Why Non-Developers Are Building Better Software Than You Think
featuring Jose Duarte
I talked with Jose Duarte about building real software with AI without a traditional CS background, and why clearer planning now beats raw coding speed.
Most people still think software requires a traditional developer path. That assumption is getting outdated fast.
In this episode, I sat down with Jose Duarte. He leads growth at Pangea Money Transfer, and he is building real products with AI workflows even without a computer science background. Not toy prompts. Actual iOS apps, API integrations, and multi-agent flows that mirror how serious teams ship software.

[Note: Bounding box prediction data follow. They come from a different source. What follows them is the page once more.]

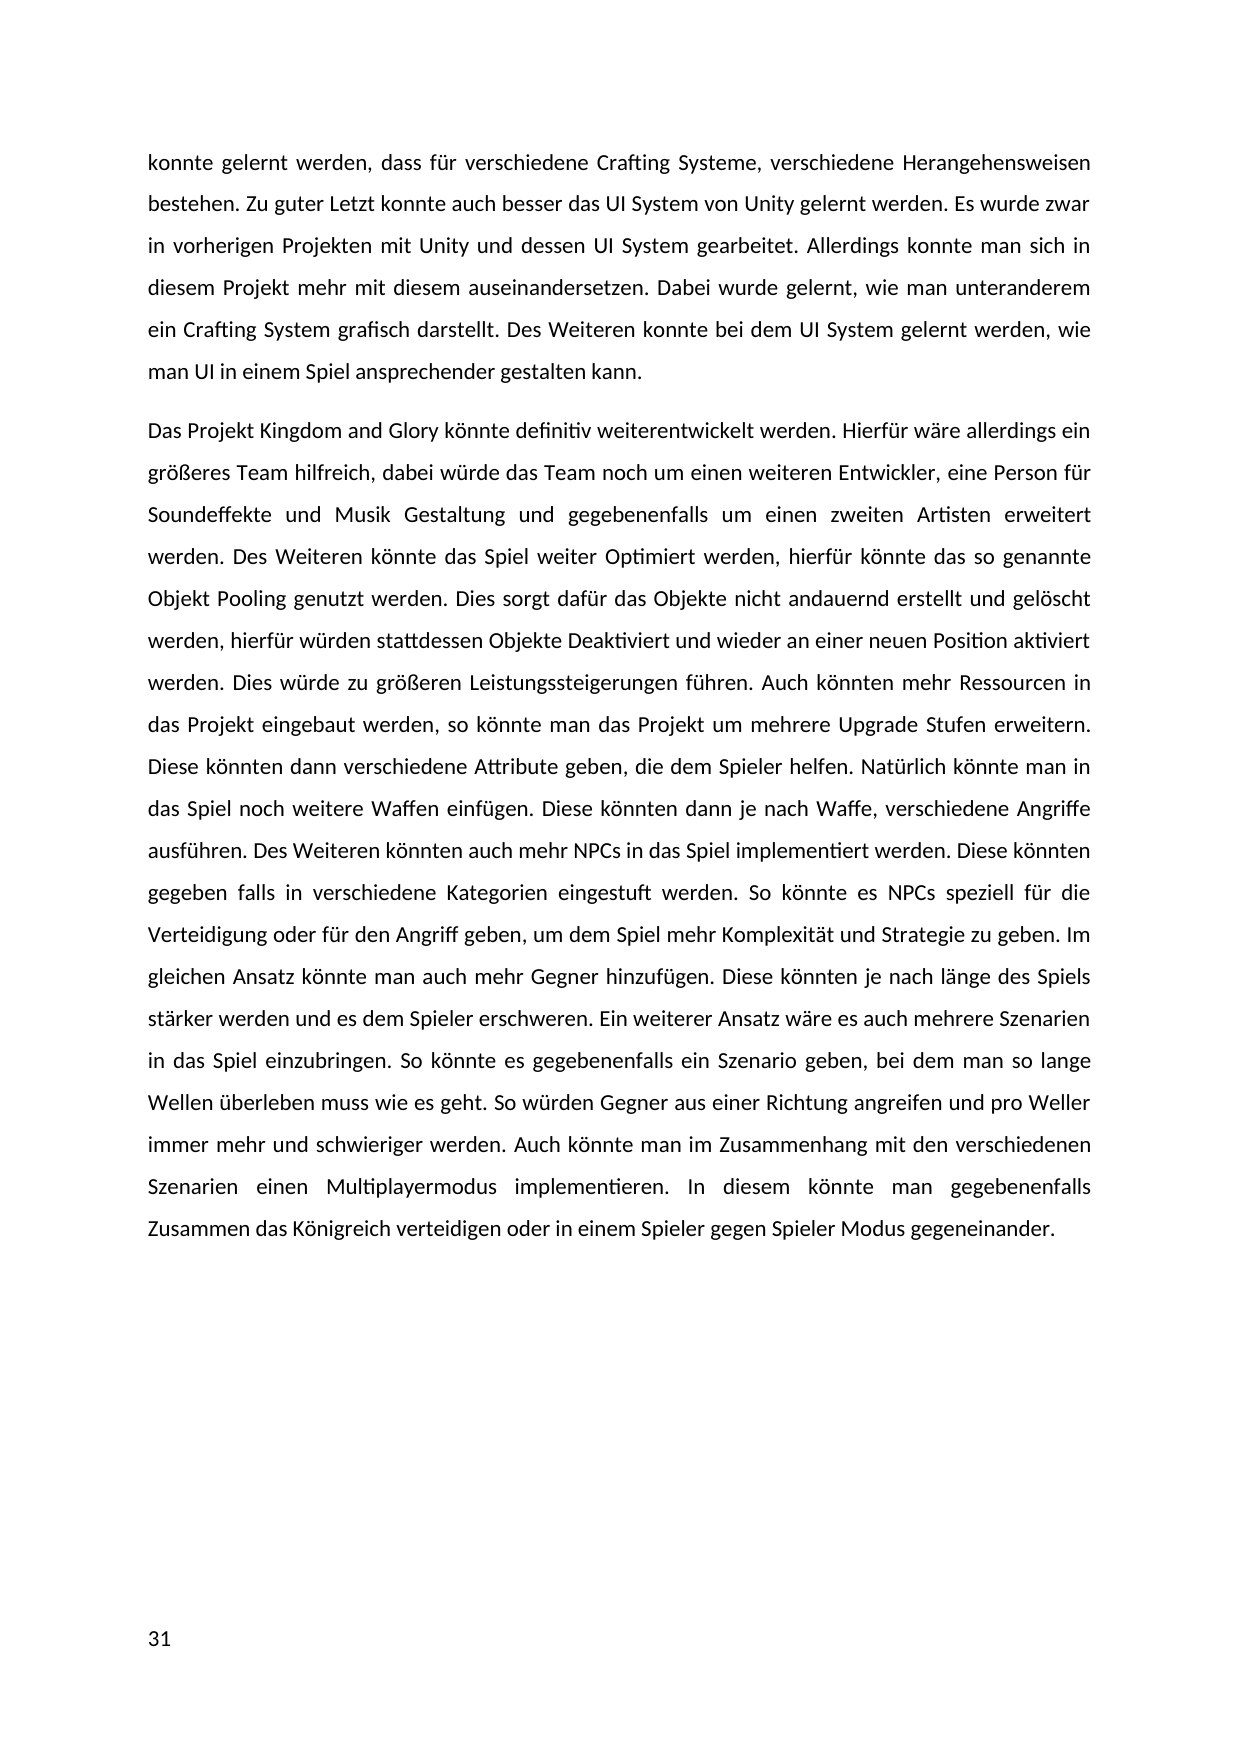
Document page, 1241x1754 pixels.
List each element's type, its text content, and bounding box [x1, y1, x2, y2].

text Das Projekt Kingdom and Glory könnte definitiv weiterentwickelt werden. Hierfür wäre allerdings ein größeres Team hilfreich, dabei würde das Team noch um einen weiteren Entwickler, eine Person für Soundeffekte und Musik Gestaltung und gegebenenfalls um einen zweiten Artisten erweitert werden. Des Weiteren könnte das Spiel weiter Optimiert werden, hierfür könnte das so genannte Objekt Pooling genutzt werden. Dies sorgt dafür das Objekte nicht andauernd erstellt und gelöscht werden, hierfür würden stattdessen Objekte Deaktiviert und wieder an einer neuen Position aktiviert werden. Dies würde zu größeren Leistungssteigerungen führen. Auch könnten mehr Ressourcen in das Projekt eingebaut werden, so könnte man das Projekt um mehrere Upgrade Stufen erweitern. Diese könnten dann verschiedene Attribute geben, die dem Spieler helfen. Natürlich könnte man in das Spiel noch weitere Waffen einfügen. Diese könnten dann je nach Waffe, verschiedene Angriffe ausführen. Des Weiteren könnten auch mehr NPCs in das Spiel implementiert werden. Diese könnten gegeben falls in verschiedene Kategorien eingestuft werden. So könnte es NPCs speziell für die Verteidigung oder für den Angriff geben, um dem Spiel mehr Komplexität und Strategie zu geben. Im gleichen Ansatz könnte man auch mehr Gegner hinzufügen. Diese könnten je nach länge des Spiels stärker werden und es dem Spieler erschweren. Ein weiterer Ansatz wäre es auch mehrere Szenarien in das Spiel einzubringen. So könnte es gegebenenfalls ein Szenario geben, bei dem man so lange Wellen überleben muss wie es geht. So würden Gegner aus einer Richtung angreifen und pro Weller immer mehr und schwieriger werden. Auch könnte man im Zusammenhang mit den verschiedenen Szenarien einen Multiplayermodus implementieren. In diesem könnte man gegebenenfalls Zusammen das Königreich verteidigen oder in einem Spieler gegen Spieler Modus gegeneinander. [148, 416, 1093, 1242]
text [148, 148, 1093, 386]
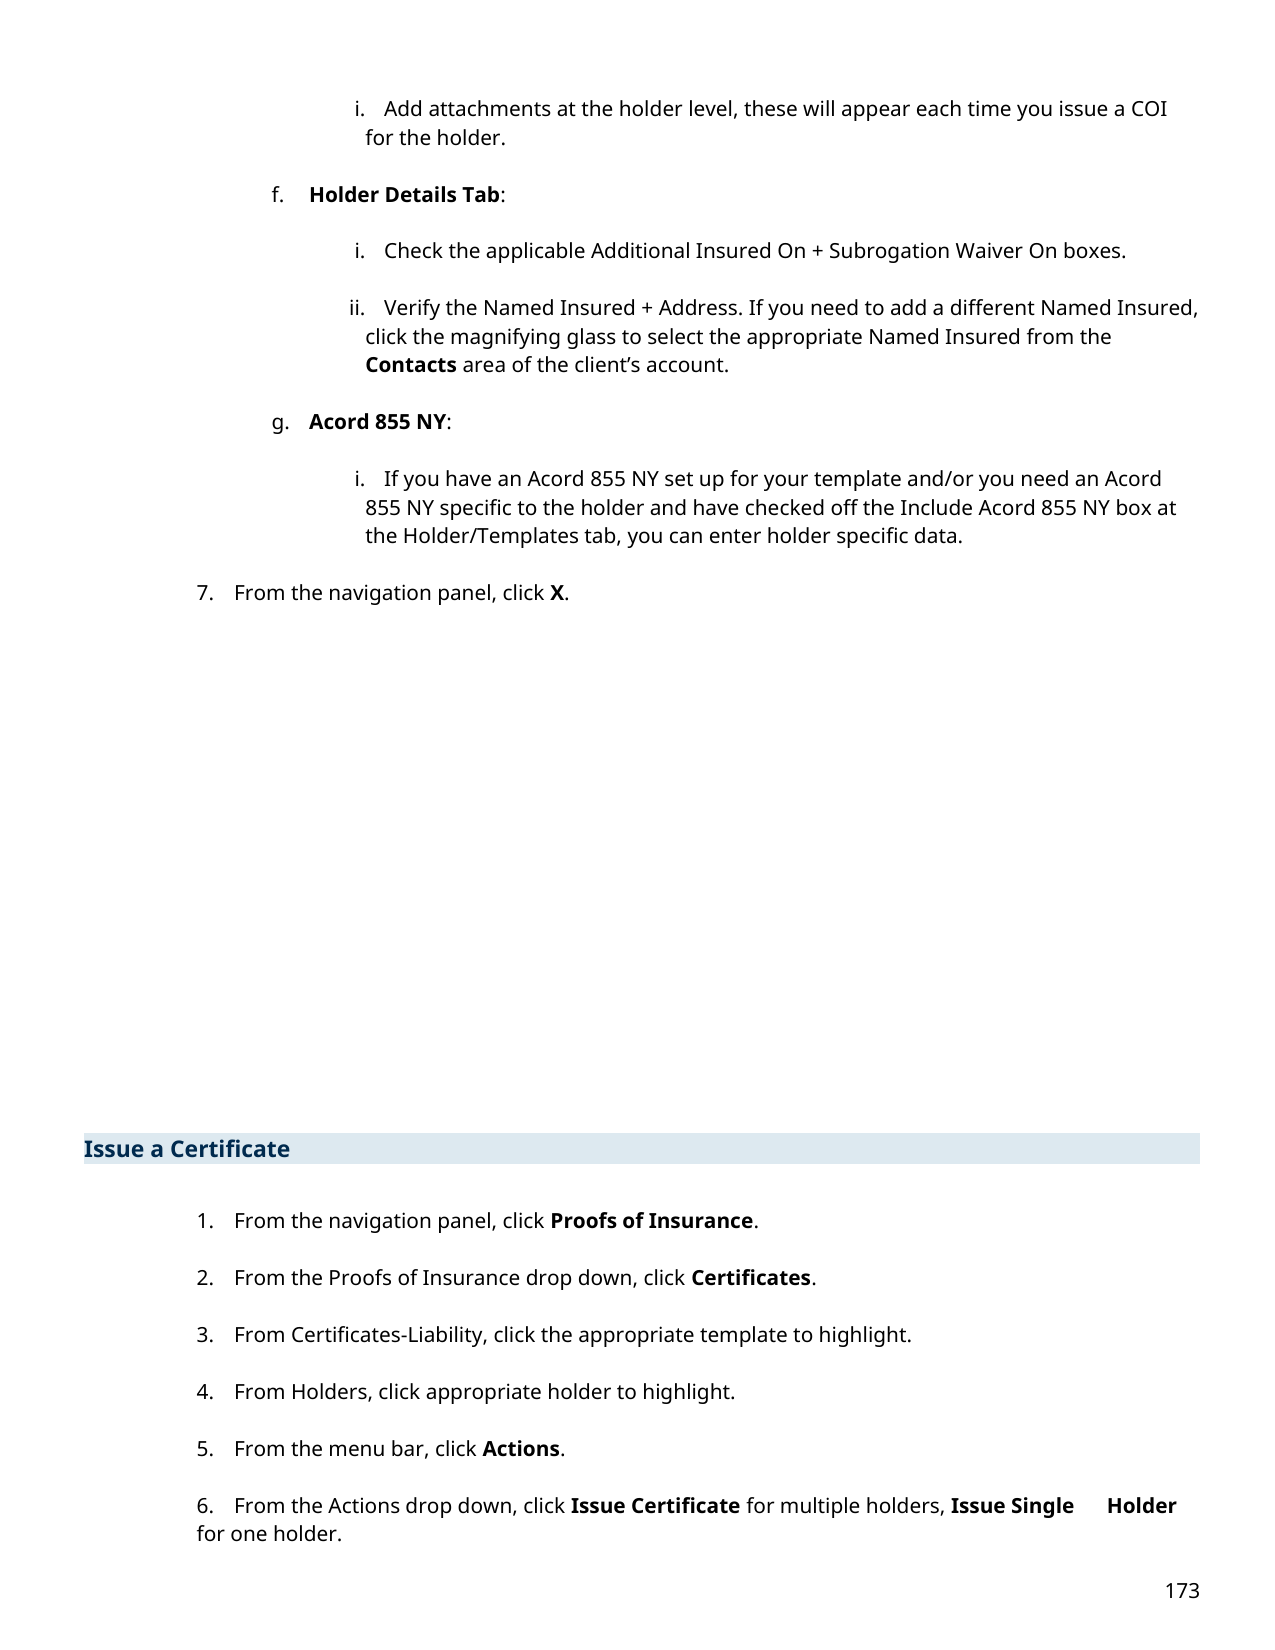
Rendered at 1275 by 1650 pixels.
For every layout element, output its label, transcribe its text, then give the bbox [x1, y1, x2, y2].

list If you have an Acord 855 NY set up for your template and/or you need an Acord 855 NY specific to the holder and have checked off the Include Acord 855 NY box at the Holder/Templates tab, you can enter holder specific data. [365, 464, 1200, 549]
list Add attachments at the holder level, these will appear each time you issue a COI for the holder. [365, 94, 1200, 151]
list From Holders, click appropriate holder to highlight. [196, 1377, 1200, 1406]
list From the navigation panel, click Proofs of Insurance. [196, 1206, 1200, 1235]
list From the Actions drop down, click Issue Certificate for multiple holders, Issue Single Holder for one holder. [196, 1491, 1200, 1548]
list From the menu bar, click Actions. [196, 1434, 1200, 1462]
list Acord 855 NY: [271, 407, 1200, 436]
subtitle Issue a Certificate [84, 1133, 1200, 1164]
list From the navigation panel, click X. [196, 578, 1200, 606]
list Holder Details Tab: [271, 180, 1200, 208]
list Check the applicable Additional Insured On + Subrogation Waiver On boxes. [365, 237, 1200, 265]
list From the Proofs of Insurance drop down, click Certificates. [196, 1263, 1200, 1292]
list Verify the Named Insured + Address. If you need to add a different Named Insured, click the magnifying glass to select the appropriate Named Insured from the Contacts area of the client’s account. [365, 293, 1200, 379]
list From Certificates-Liability, click the appropriate template to highlight. [196, 1320, 1200, 1349]
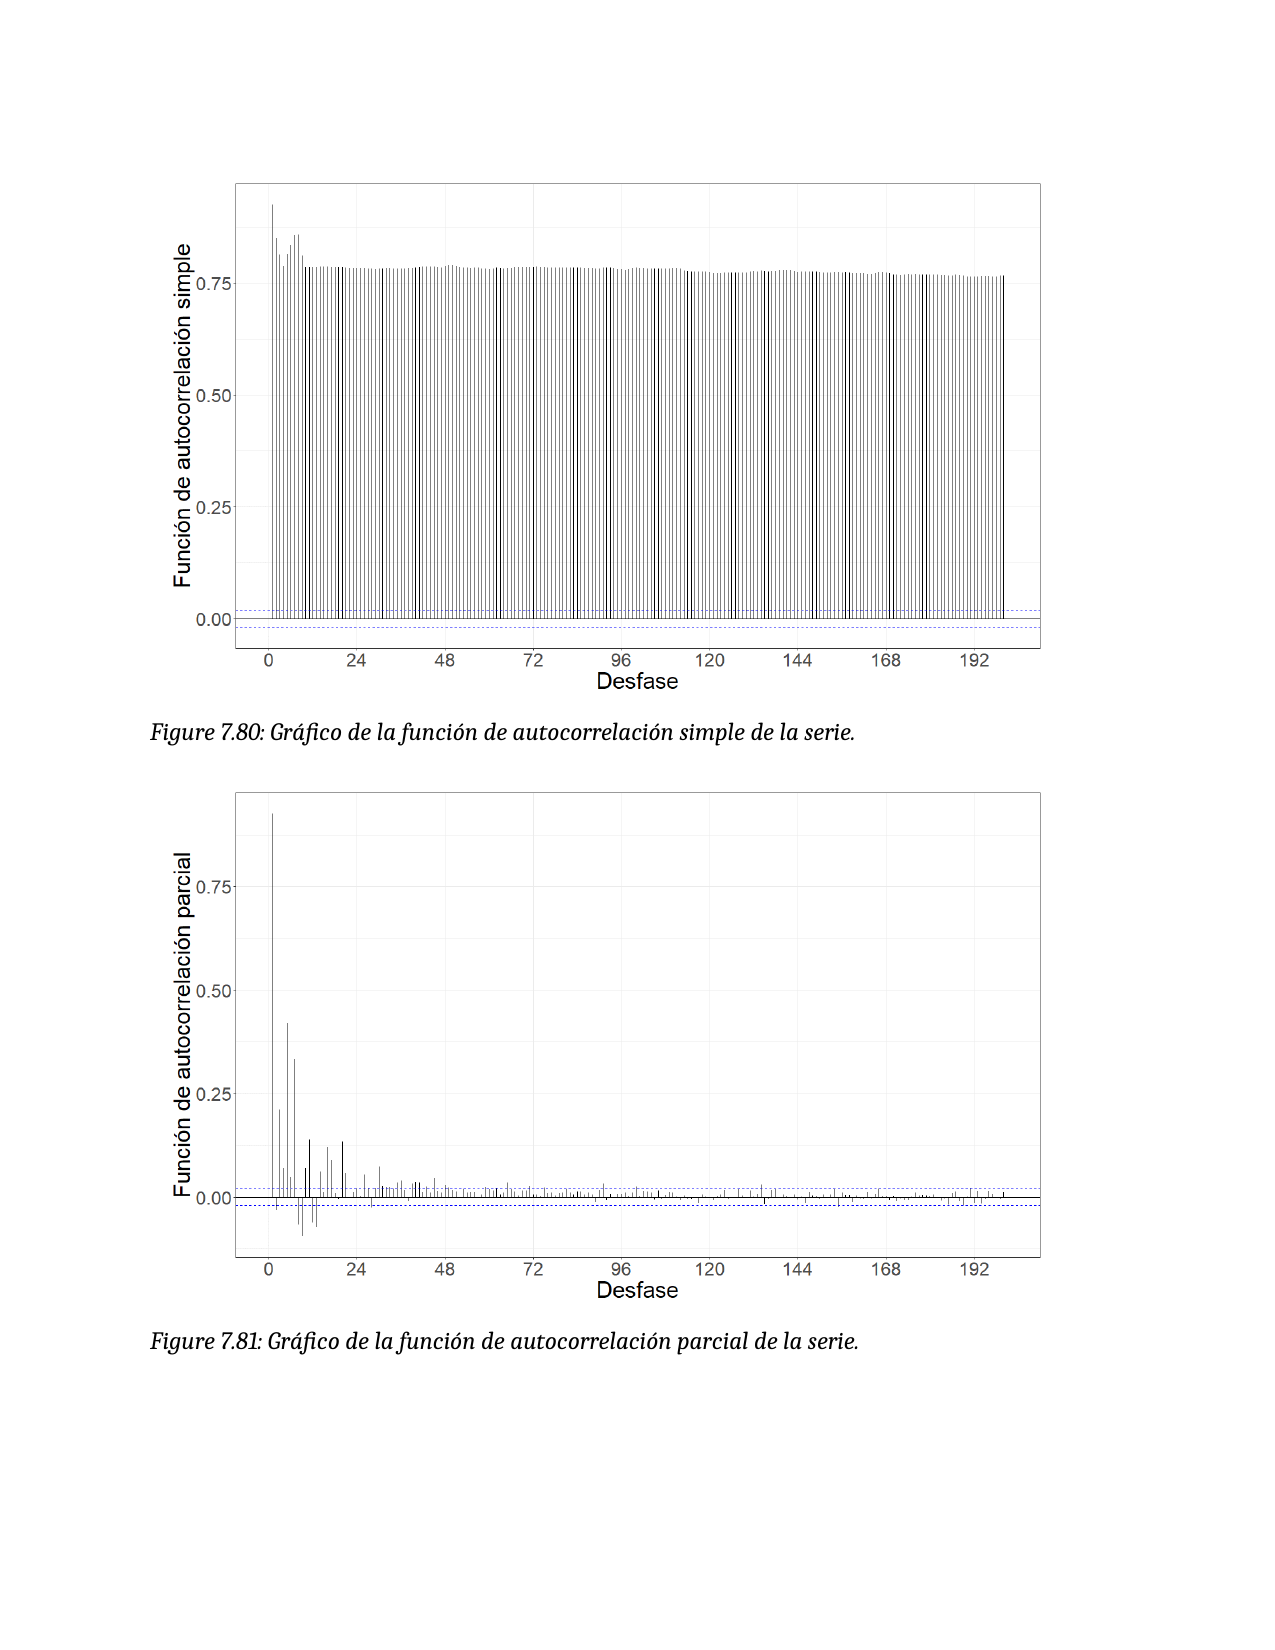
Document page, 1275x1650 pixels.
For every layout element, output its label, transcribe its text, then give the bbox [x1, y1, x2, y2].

text Figure 7.80: Gráfico de la función de autocorrelación simple de la serie. [150, 718, 1125, 746]
picture [168, 150, 1044, 697]
text Figure 7.81: Gráfico de la función de autocorrelación parcial de la serie. [150, 1327, 1125, 1355]
picture [168, 758, 1044, 1306]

What I like about Jose's approach is that he does not treat AI like a slot machine. He treats it like a team that needs structure. Requirements first. Planning first. Then implementation with constraints. That single shift is the difference between random output and useful output.
One of the biggest points we covered is that AI systems move fast, but they can still go in the wrong direction quickly. If you do not define scope, guardrails, and success criteria, you can burn hours rebuilding things that should have been clear from the start.
We also talked about using AI to simulate a pre-build meeting. I use this pattern too. Let the model interview you before writing code. Ask what the edge cases are, what the data model should look like, and how failures should be handled. That up-front friction saves a lot of back-end pain.
Another important takeaway is cost dynamics. The cost of starting over is now much lower than it used to be, which changes strategy. You can prototype faster, test faster, and kill weak ideas earlier without carrying months of sunk effort.
At the end of the day, this is not about replacing developers. It is about raising the number of people who can turn ideas into working software. The winners are going to be the people who combine domain knowledge with good workflow discipline.
If you are building with AI right now, focus less on vibe and more on process. That is how you get repeatable outcomes.